Elimination of natural gas will hit Vancouverites in the wallet
Hardly a day goes by in Vancouver when you don’t hear residents discussing how unaffordable it is to live there. Unfortunately, the situation will likely get worse for Vancouverites. Why? Vancouver city council recently passed its Renewable City Strategy, which intends to eliminate the use of non-renewable natural gas in the city by 2050.
This move could hit Vancouverites right in their wallets.
Vancouver’s current natural gas use is extensive—not surprising since natural gas is abundant, affordable and the cleanest fossil fuel.

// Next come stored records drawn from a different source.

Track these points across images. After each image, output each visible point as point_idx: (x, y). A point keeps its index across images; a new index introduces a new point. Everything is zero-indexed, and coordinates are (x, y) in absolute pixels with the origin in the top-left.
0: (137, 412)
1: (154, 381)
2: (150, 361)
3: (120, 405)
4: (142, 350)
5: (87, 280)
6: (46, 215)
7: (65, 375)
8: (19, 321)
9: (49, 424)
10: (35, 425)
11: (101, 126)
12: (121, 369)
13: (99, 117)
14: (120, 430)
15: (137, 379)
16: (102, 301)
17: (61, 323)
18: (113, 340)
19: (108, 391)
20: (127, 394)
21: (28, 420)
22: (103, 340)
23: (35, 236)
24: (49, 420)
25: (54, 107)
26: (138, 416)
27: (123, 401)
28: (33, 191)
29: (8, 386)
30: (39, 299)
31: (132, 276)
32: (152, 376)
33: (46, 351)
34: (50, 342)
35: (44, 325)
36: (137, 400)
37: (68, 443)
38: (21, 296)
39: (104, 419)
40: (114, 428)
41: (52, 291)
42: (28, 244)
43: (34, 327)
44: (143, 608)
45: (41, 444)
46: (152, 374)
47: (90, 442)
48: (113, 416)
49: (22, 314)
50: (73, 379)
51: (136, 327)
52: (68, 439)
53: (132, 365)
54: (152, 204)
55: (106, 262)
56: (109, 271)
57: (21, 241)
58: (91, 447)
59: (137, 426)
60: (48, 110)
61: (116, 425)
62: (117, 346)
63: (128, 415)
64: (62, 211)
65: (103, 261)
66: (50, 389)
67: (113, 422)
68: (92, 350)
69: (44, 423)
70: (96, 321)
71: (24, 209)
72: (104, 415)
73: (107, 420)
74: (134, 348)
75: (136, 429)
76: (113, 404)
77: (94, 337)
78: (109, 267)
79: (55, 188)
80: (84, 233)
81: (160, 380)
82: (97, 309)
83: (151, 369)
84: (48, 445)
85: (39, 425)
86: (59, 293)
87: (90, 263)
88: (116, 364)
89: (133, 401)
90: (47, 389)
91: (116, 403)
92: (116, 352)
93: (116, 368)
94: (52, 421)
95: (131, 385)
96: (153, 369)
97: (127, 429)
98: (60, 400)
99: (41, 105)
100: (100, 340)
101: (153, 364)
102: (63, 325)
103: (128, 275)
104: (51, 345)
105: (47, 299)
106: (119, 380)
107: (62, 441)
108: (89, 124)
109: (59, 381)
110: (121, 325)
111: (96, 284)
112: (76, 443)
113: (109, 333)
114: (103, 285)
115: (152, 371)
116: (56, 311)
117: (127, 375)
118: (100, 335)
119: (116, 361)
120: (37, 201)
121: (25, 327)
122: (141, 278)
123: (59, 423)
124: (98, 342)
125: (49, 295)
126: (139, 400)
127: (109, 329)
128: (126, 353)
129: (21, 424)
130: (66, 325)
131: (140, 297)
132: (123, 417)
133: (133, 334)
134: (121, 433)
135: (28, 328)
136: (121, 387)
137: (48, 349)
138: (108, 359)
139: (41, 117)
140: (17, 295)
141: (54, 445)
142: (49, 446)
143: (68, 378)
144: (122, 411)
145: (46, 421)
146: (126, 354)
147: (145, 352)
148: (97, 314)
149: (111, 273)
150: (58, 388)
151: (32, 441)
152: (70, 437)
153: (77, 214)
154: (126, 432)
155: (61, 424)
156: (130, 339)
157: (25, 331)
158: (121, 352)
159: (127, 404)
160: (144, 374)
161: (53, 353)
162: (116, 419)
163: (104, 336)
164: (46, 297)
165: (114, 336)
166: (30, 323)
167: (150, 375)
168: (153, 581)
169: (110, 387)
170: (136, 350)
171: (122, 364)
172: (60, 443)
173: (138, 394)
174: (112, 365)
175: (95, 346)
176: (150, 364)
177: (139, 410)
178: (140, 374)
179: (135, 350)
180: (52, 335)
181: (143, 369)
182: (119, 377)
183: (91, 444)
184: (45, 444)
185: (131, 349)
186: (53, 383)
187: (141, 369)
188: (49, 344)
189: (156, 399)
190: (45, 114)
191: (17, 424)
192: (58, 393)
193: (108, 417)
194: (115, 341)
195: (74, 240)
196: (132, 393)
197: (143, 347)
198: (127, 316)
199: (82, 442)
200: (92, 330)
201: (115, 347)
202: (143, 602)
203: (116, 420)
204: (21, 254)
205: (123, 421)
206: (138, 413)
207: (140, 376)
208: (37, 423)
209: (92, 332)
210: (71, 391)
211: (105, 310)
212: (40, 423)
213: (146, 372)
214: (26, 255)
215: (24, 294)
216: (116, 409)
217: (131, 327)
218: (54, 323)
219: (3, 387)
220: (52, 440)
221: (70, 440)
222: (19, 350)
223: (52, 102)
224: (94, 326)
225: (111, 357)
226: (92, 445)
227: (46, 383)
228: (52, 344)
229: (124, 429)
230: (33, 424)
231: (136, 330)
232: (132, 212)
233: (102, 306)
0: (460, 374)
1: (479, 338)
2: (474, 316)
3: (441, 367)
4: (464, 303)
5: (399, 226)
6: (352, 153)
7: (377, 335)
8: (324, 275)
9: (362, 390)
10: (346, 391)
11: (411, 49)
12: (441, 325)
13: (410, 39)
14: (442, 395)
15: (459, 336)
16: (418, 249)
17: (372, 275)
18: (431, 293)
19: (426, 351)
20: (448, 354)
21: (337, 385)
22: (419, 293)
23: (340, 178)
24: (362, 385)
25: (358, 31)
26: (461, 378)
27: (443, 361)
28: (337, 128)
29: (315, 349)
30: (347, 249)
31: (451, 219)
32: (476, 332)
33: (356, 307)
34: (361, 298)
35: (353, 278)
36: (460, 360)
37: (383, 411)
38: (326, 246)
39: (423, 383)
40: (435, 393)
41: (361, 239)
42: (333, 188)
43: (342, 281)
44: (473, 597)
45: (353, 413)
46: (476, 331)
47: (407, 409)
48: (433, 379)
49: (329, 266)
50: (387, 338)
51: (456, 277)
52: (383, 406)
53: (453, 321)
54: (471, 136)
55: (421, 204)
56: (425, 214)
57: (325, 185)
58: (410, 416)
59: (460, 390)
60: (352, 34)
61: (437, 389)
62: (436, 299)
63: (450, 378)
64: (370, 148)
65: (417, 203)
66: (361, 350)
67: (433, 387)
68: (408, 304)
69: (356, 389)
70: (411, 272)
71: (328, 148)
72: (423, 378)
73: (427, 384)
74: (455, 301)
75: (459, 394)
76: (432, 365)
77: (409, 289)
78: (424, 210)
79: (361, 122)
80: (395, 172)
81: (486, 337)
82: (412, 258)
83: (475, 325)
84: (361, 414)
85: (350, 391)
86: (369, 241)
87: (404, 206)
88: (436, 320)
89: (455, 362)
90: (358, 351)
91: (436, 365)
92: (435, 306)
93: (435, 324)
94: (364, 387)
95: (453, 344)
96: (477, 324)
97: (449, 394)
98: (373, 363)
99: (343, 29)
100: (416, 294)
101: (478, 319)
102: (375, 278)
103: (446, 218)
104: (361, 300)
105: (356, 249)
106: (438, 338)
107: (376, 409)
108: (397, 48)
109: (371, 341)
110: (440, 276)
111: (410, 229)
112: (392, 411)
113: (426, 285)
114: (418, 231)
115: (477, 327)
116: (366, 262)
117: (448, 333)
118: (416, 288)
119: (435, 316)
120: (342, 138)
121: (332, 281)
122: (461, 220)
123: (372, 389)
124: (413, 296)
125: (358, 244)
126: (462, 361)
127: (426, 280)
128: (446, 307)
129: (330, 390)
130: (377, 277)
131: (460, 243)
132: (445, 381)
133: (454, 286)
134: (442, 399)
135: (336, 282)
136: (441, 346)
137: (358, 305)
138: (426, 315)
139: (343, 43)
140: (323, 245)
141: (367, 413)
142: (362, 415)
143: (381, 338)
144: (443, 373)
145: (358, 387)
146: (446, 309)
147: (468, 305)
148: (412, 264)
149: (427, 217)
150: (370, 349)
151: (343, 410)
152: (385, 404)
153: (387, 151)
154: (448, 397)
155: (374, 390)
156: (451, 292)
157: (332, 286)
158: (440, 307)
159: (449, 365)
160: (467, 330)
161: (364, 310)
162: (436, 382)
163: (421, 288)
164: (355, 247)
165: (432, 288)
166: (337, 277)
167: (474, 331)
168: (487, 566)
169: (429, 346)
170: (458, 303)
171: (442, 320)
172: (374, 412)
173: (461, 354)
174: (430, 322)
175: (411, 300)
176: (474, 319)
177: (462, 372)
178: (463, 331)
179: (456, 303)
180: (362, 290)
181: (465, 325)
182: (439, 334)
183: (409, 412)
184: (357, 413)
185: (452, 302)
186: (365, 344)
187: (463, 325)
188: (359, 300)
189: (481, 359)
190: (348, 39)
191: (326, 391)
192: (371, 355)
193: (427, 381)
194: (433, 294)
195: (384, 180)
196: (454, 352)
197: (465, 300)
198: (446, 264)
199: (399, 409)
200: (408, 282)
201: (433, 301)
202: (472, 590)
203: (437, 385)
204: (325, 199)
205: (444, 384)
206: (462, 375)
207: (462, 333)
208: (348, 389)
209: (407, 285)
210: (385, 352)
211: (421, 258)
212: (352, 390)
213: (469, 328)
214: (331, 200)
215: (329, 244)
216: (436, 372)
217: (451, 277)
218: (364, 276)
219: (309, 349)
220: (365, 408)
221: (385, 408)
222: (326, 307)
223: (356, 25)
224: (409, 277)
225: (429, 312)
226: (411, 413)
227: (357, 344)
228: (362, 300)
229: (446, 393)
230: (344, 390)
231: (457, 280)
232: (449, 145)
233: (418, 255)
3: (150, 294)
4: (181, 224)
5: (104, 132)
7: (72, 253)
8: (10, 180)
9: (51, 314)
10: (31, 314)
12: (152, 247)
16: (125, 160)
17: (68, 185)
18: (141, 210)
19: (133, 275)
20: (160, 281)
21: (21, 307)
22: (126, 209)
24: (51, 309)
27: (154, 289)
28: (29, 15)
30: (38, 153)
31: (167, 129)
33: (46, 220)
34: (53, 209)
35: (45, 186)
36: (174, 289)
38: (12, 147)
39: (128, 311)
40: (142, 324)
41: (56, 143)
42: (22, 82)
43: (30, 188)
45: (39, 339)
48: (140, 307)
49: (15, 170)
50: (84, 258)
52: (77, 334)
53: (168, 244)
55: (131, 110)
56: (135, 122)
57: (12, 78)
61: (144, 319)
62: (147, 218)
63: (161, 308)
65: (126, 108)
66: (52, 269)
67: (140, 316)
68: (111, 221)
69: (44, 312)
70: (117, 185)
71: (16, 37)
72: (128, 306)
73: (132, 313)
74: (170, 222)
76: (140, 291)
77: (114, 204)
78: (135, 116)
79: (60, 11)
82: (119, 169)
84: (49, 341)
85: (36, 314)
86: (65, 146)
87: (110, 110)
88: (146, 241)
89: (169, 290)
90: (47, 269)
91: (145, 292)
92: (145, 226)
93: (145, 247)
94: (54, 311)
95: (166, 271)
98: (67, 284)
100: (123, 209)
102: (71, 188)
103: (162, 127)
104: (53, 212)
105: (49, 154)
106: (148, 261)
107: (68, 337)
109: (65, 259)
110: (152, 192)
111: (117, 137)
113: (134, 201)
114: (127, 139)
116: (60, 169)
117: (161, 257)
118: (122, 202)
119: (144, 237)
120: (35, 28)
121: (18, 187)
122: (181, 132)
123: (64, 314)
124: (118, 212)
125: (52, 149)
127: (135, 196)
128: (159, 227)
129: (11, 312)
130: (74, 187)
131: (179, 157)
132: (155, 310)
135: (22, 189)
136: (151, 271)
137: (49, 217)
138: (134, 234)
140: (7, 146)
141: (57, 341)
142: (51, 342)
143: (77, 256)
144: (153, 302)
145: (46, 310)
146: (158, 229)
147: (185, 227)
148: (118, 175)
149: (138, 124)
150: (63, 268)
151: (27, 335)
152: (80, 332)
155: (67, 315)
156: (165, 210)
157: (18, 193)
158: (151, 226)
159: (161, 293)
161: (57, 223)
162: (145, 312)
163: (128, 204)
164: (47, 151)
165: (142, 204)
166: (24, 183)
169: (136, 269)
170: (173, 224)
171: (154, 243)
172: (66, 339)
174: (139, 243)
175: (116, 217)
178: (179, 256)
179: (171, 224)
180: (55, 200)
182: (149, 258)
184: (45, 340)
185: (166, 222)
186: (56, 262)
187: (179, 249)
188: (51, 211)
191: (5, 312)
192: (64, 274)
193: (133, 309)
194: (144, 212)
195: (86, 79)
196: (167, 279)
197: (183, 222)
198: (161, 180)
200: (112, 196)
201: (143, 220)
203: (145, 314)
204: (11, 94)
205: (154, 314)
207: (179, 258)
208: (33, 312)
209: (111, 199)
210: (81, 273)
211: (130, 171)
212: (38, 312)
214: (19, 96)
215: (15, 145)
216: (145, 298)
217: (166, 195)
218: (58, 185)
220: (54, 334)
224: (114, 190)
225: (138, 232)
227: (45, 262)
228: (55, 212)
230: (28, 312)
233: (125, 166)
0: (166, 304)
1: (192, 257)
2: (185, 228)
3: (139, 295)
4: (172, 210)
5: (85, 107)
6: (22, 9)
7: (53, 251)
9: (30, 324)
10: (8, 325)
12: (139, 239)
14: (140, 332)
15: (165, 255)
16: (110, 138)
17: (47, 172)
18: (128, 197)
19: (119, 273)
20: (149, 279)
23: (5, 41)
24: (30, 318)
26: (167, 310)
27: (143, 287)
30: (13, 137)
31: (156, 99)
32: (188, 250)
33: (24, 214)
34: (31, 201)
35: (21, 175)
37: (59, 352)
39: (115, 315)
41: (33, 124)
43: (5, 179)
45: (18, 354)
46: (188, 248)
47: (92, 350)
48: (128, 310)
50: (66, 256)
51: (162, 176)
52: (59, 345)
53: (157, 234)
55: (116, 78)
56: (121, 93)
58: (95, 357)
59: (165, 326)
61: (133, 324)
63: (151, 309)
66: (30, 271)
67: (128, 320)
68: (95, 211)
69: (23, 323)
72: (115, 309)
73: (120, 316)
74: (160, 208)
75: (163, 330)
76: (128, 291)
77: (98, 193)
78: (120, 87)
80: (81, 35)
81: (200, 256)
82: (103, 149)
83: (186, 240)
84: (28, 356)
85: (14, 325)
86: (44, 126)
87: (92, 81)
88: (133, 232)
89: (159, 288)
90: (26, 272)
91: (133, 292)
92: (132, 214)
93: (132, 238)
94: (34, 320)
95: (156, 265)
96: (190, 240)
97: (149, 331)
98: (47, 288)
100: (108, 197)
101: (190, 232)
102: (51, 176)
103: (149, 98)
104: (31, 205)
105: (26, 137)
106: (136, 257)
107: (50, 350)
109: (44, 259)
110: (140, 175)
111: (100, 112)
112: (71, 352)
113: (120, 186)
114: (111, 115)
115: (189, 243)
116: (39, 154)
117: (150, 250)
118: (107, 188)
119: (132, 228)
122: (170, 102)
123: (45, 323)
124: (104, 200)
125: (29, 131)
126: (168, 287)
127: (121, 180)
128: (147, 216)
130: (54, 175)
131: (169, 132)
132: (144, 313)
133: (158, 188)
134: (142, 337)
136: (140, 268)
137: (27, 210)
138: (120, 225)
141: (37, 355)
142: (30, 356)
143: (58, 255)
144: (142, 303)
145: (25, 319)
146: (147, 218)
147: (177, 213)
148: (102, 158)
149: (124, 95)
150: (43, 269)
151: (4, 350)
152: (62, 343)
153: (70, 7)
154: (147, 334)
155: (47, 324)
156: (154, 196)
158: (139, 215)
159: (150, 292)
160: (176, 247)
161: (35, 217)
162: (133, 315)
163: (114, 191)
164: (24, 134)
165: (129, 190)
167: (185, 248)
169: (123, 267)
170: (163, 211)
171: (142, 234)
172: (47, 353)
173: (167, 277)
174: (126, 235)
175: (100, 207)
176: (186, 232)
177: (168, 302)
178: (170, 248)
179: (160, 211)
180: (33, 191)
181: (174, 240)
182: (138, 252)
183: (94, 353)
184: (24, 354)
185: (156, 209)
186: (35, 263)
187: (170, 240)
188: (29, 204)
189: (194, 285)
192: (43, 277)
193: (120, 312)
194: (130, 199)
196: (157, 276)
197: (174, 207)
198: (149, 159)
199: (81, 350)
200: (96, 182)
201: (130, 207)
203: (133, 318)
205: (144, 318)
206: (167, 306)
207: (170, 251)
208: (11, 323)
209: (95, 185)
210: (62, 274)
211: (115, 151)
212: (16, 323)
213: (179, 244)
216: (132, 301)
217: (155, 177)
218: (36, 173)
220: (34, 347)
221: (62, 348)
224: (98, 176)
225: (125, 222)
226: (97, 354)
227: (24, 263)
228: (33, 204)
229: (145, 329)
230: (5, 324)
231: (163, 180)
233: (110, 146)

According to figures from the city, in 2014, 56 per cent of energy use by residences came from natural gas. The number for commercial, institutional and industrial users is 37 per cent of energy use. All told, in 2014, Vancouver residents and businesses used about 21 million gigajoules (GJ) of natural gas-derived energy. Vancouver city council wants to drop that number to zero by 2050.
The cost of this transition for Vancouver residences and businesses could be substantial. When the plan was unveiled, the president and CEO of FortisBC (the company that provides natural gas to approximately 108,000 residential and commercial customers in Vancouver) sent a letter to Vancouver’s mayor and city council, expressing his concern about the plan, calling it “impractical” and noting its “potential to increase costs for energy users in the city.” FortisBC also estimated that if a family of four in Vancouver had to use electricity for their space and water heating—instead of natural gas—they would spend an additional $1,500 a year.
In trying to defend the elimination of natural gas from the city, Vancouver’s city manager said the move is merely about transitioning from non-renewable to renewable natural gas. Even if this is the case, the additional costs for consumers will likely still be high.
For example, FortisBC already offers a service where consumers can choose to have all or a percentage of the gas delivered to their homes come from renewable sources. They also provide estimates of what the additional cost will be to consume renewable natural gas.
For an average customer (annual use of 90 GJ) in the Lower Mainland, if 100 per cent of your natural gas came from renewable sources, which it would have to if Vancouver eliminated all non-renewable natural gas use in the city, you would pay an additional $1,060.20 per year.
If you are a small business consuming 300 GJ of natural gas, to have 100 per cent of that gas come from renewable sources would cost an extra $3,534.00 per year. For large businesses (3,000 GJ of consumption), the additional costs would total $35,340.00 per year.
One thing seems clear about Vancouver city council’s goal to eliminate the use of non-renewable natural gas in the city: higher costs are on the way for residences and businesses.